Tia had also apparently gotten the idea that there was a price to be paid for the privilege, because she frowned mightily. But all she said to her father was, “Will you be here when I wake up?”
“I will be. We’ll have breakfast together like we always do. Then I’ll go out to the barn to work—like before, when we were at our old house, remember how I would leave to go to work?”
Tia nodded.
“Well, it’s the same as that, except I don’t go as far away. And while I do that, Meg will be with you like Nancy used to be.”
At the mention of Nancy—who Meg could only
assume had been Tia’s former nanny—Tia looked at Meg. “Hers like Nancy?” the little girl said, putting it together.
“Right. Nancy was your nanny in Connecticut, and now Meg is your nanny here—she’ll help take care of you.”
Tia seemed to accept Meg on those terms—luckily she must have had a good experience with Nancy.
But the acceptance came only in Tia not saying anything at all, but merely putting her index finger in her mouth. Which was apparently a signal to her father because seeing that, he got off the bed, slid the little girl to lie flat and covered her with her princess-themed top sheet and a light blanket.
Then he bent over, kissed Tia’s forehead, and said, “Good night, moon. Good night, Tia.”
Tia took her finger out of her mouth only long enough to say, “Guh’night, moon. Guh’night, Daddy.”
And Meg had the sense that that was how they said good-night every night. It made her smile before she whispered, “See you tomorrow, Tia.”

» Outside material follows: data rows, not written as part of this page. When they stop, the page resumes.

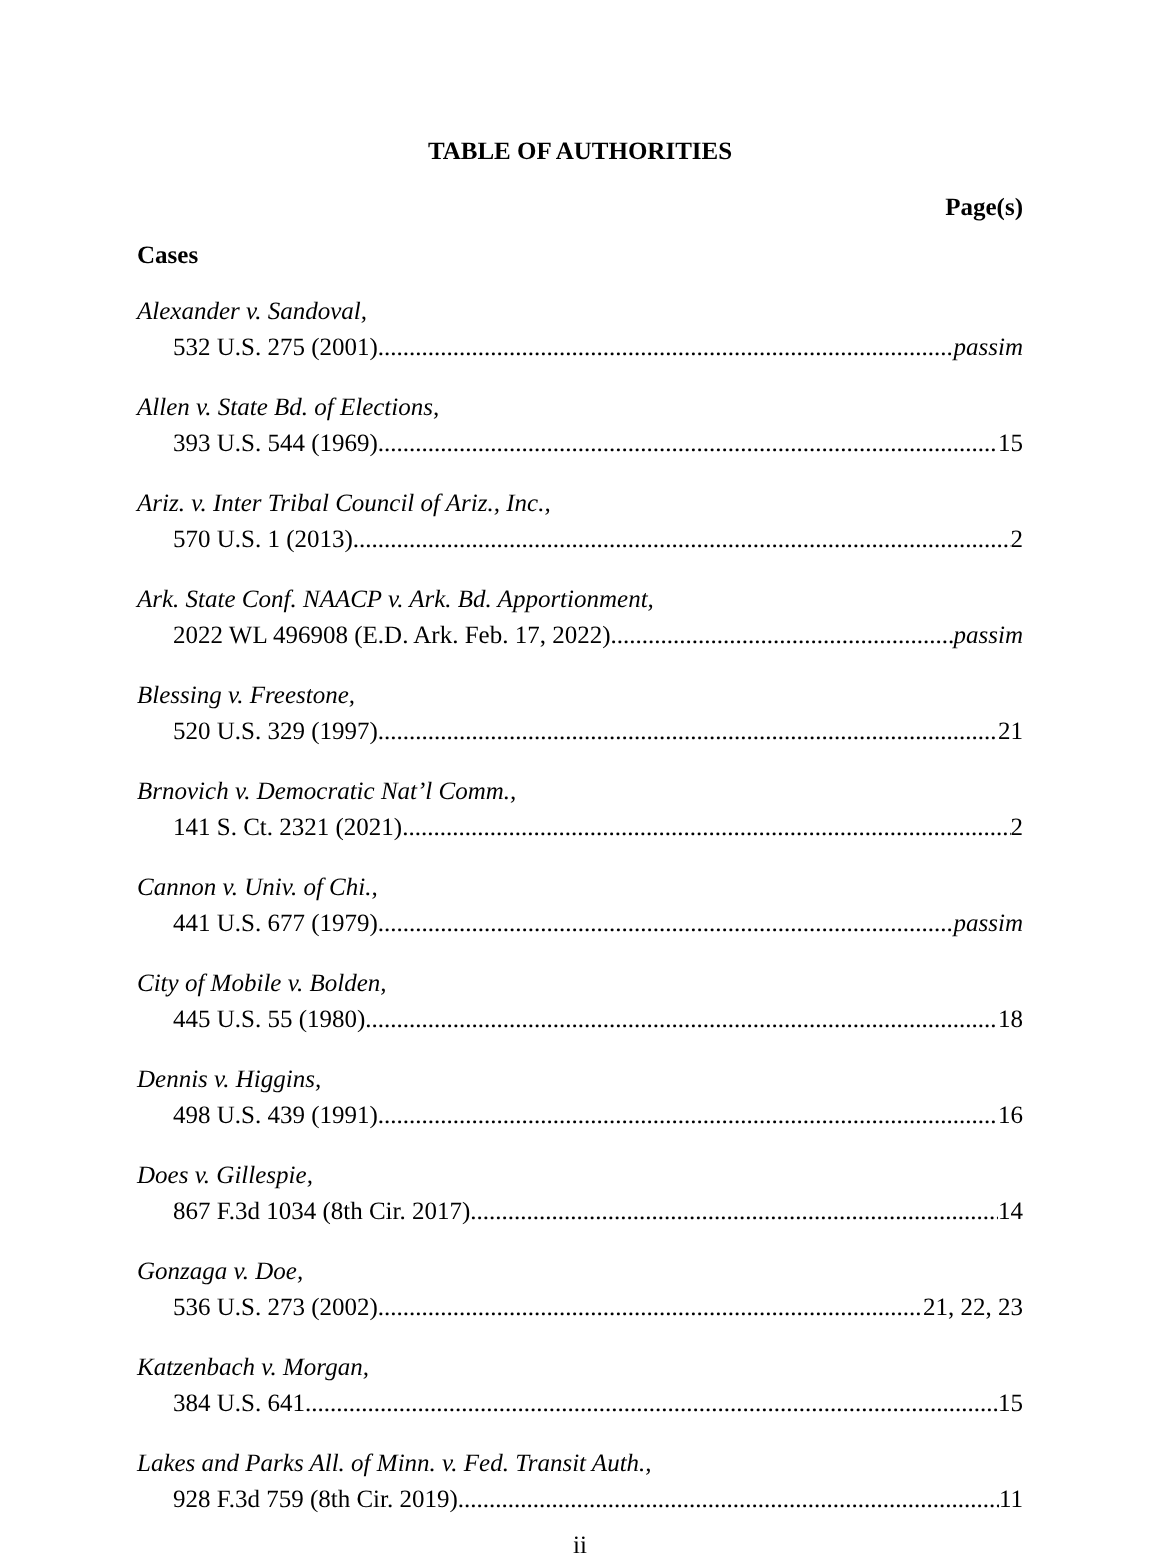TABLE OF AUTHORITIES
Page(s)
Cases
Alexander v. Sandoval,
532 U.S. 275 (2001) passim
Allen v. State Bd. of Elections,
393 U.S. 544 (1969) 15
Ariz. v. Inter Tribal Council of Ariz., Inc.,
570 U.S. 1 (2013) 2
Ark. State Conf. NAACP v. Ark. Bd. Apportionment,
2022 WL 496908 (E.D. Ark. Feb. 17, 2022) passim
Blessing v. Freestone,
520 U.S. 329 (1997) 21
Brnovich v. Democratic Nat’l Comm.,
141 S. Ct. 2321 (2021) 2
Cannon v. Univ. of Chi.,
441 U.S. 677 (1979) passim
City of Mobile v. Bolden,
445 U.S. 55 (1980) 18
Dennis v. Higgins,
498 U.S. 439 (1991) 16
Does v. Gillespie,
867 F.3d 1034 (8th Cir. 2017) 14
Gonzaga v. Doe,
536 U.S. 273 (2002) 21, 22, 23
Katzenbach v. Morgan,
384 U.S. 641 15
Lakes and Parks All. of Minn. v. Fed. Transit Auth.,
928 F.3d 759 (8th Cir. 2019) 11
ii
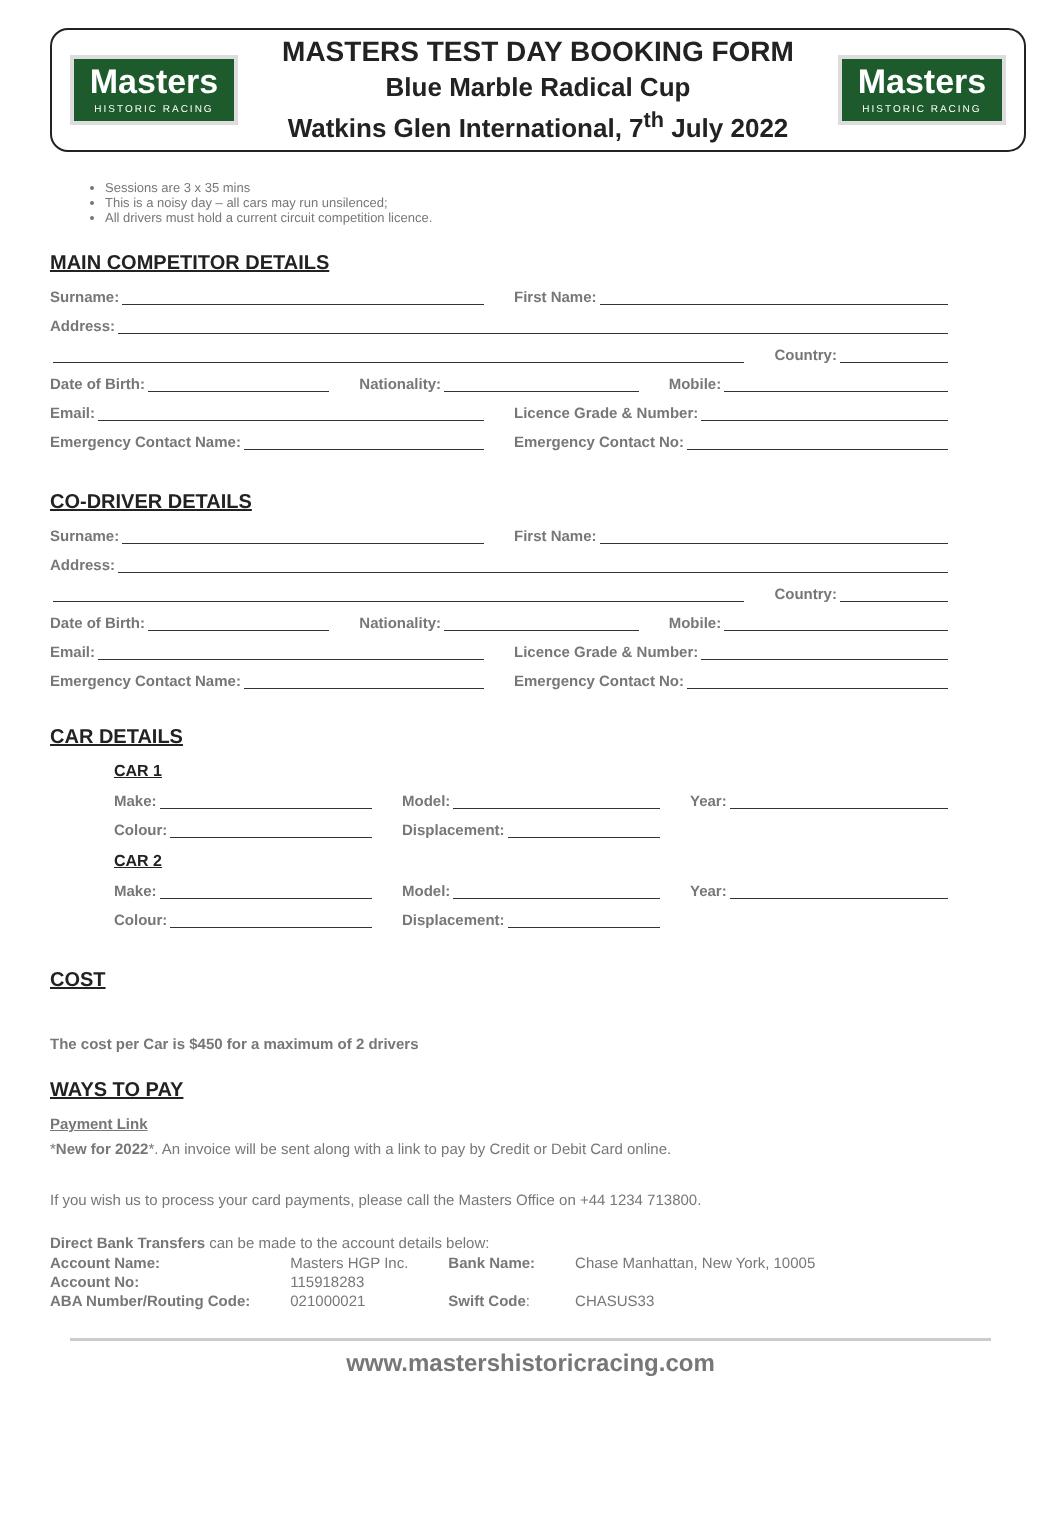Masters
HISTORIC RACING
MASTERS TEST DAY BOOKING FORM
Blue Marble Radical Cup
Watkins Glen International, 7<sup>th</sup> July 2022
Masters
HISTORIC RACING
Sessions are 3 x 35 mins
This is a noisy day – all cars may run unsilenced;
All drivers must hold a current circuit competition licence.
MAIN COMPETITOR DETAILS
Surname: First Name:
Address:
Country:
Date of Birth: Nationality: Mobile:
Email: Licence Grade & Number:
Emergency Contact Name: Emergency Contact No:
CO-DRIVER DETAILS
Surname: First Name:
Address:
Country:
Date of Birth: Nationality: Mobile:
Email: Licence Grade & Number:
Emergency Contact Name: Emergency Contact No:
CAR DETAILS
CAR 1
Make: Model: Year:
Colour: Displacement:
CAR 2
Make: Model: Year:
Colour: Displacement:
COST
The cost per Car is $450 for a maximum of 2 drivers
WAYS TO PAY
Payment Link
*New for 2022*. An invoice will be sent along with a link to pay by Credit or Debit Card online.
If you wish us to process your card payments, please call the Masters Office on +44 1234 713800.
Direct Bank Transfers can be made to the account details below:
| Account Name: | Masters HGP Inc. | Bank Name: | Chase Manhattan, New York, 10005 |
| Account No: | 115918283 | | |
| ABA Number/Routing Code: | 021000021 | Swift Code : | CHASUS33 |
www.mastershistoricracing.com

Out of the mouth came the index finger again. “Uhuh. Say guh’night, moon. Guh’night, Tia.”
“Ahh. Good night, moon. Good night, Tia,” Meg said, following orders, thinking that it was a positive sign that she was being included in the ritual.
“Guh’night, moon. Guh’night, Meg,” came the small, sleepy voice before the finger went back in the mouth once more and Tia closed her eyes.